Die wiederholten Rückfälle würden für eine „schwerwiegende Suchtproblematik“ sprechen, so die Ärztin. Dennoch sei davon auszugehen, dass noch „ein Rest Steuerungsfähigkeit“ vorhanden gewesen sei. Immerhin habe die Angeklagte noch einkaufen gehen und zahlen können.
Zu viele Vorstrafen
Der Staatsanwalt sieht zwar eine „verminderte Schuldfähigkeit“ aufgrund der Alkoholsucht der Angeklagten, bezieht sich in seinem Schlussplädoyer aber vor allem auf die fünf Einträge im Bundeszentralregister. Die Angeklagte sei einschlägig vorbestraft, dreimal wegen Diebstahl. Hier zeige sich immer wieder dasselbe Muster, und das müsse „zu Lasten der Angeklagten gehen“, sagt er. Sechs Monate Freiheitsstrafe ohne Bewährung hält er deshalb für angemessen.
Verteidiger Walch plädiert ebenfalls für eine Freiheitsstrafe, möchte diese aber auf Bewährung aussetzen. „Man muss berücksichtigen, dass das Unrechtsbewusstsein der Angeklagten nicht so hoch ist wie bei einem normalen Kaufhausdieb“. Außerdem habe es sich um einen Bagatell-Betrag gehandelt. Deshalb appelliere er ans Gericht, der Angeklagten nur fünf Monate zu geben, die zur Bewährung ausgesetzt werden.
Vier Monate auf Bewährung
Das ist der Moment, in dem die Angeklagte zusammenbricht. Weinend sagt sie: „Das ist schon hart, das zu hören“. Ihre Tränen wischt sie mit einem Taschentuch weg. Als Richter Leitner kurz unterbrechen will, winkt Walch ab. Die Angeklagte fasst sich wieder und sagt:
Ich sehe ein, dass Handlungsbedarf besteht. Es tut mir leid.

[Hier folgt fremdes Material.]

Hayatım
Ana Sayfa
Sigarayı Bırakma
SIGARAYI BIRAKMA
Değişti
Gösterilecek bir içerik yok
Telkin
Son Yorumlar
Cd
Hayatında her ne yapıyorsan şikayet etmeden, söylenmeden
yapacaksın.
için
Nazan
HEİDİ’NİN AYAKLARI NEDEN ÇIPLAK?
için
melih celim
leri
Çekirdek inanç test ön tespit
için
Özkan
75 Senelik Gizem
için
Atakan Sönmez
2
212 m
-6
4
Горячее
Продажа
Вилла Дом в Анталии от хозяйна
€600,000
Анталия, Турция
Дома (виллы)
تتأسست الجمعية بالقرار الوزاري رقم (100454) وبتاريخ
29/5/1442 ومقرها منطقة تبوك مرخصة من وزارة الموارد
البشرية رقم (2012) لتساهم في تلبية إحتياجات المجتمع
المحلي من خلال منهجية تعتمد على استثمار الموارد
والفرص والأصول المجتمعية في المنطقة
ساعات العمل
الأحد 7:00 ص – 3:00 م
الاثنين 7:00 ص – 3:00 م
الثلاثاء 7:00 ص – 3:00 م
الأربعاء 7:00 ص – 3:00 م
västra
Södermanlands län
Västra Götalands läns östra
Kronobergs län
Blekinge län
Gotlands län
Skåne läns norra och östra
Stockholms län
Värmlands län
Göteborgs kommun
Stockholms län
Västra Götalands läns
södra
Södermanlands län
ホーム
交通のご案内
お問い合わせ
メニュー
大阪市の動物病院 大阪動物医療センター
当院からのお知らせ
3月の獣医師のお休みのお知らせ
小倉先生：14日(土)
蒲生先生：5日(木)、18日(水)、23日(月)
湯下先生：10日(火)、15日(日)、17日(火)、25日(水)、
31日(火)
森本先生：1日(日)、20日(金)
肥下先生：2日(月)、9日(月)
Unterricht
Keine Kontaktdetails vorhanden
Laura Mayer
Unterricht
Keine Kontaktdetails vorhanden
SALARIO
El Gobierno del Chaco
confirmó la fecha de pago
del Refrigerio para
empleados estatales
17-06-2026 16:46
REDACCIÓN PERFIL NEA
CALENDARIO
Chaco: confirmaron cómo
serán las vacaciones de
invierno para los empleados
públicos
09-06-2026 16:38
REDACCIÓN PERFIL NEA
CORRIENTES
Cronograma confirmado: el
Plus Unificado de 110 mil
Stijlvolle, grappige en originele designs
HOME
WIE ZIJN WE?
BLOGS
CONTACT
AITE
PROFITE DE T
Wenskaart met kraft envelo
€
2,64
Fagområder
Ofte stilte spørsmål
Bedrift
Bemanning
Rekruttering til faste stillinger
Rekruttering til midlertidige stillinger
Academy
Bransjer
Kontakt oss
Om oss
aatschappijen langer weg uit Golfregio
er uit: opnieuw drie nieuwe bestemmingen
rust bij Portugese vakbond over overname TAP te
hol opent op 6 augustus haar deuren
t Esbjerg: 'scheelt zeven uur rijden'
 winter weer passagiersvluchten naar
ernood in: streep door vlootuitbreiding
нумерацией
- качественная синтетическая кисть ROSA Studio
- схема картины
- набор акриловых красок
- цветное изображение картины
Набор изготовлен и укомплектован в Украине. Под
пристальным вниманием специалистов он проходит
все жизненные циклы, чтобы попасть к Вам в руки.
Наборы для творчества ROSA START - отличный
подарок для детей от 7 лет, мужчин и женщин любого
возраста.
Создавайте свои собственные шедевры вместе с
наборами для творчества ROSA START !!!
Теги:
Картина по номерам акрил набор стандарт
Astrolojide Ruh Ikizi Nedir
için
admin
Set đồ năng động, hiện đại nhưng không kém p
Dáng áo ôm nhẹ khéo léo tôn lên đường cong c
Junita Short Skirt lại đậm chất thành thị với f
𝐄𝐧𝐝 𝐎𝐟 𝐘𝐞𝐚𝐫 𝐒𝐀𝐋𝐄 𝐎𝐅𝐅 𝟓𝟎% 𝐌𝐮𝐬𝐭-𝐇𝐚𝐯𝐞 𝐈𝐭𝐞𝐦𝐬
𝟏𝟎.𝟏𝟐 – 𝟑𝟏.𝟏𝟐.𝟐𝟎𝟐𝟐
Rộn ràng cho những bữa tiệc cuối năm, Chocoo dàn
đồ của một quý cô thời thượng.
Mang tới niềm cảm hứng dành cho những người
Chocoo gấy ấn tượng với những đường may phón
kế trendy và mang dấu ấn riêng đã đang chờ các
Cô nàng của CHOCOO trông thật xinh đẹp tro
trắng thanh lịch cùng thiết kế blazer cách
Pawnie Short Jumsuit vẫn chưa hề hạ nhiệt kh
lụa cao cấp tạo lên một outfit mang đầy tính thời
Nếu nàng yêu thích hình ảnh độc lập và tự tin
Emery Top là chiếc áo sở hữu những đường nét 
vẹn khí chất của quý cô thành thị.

Dann spricht Leitner sein Urteil: „Vier Monate auf Bewährung. Die Angeklagte trägt die Kosten des Verfahrens“ und muss sich erneut einer Therapie unterziehen. Die Wiesseerin habe unter „massivem Suchtdruck“ gehandelt, begründet Leitner seine Entscheidung. Weil sie aufgrund ihrer Alkoholkrankheit mit Rückfällen leben müsse, habe sie eine Bewährung „verdient“. Die Tat habe sie zudem in betrunkenem Zustand begangen, nicht im nüchternen.
„Hätten Sie im trockenem Zustand was geklaut, wär` Schluss mit lustig“. Ansonsten gebe es nichts an der Angeklagten „auszusetzen“. Sie sei immerhin mehrere Jahre „trocken“ gewesen – und das sei schonmal „nicht schlecht“. Ihr einziges Problem sei eben nur der Alkohol. Die Angeklagte lässt er wissen: „Das Gericht honoriert, dass Sie nicht aufgeben“.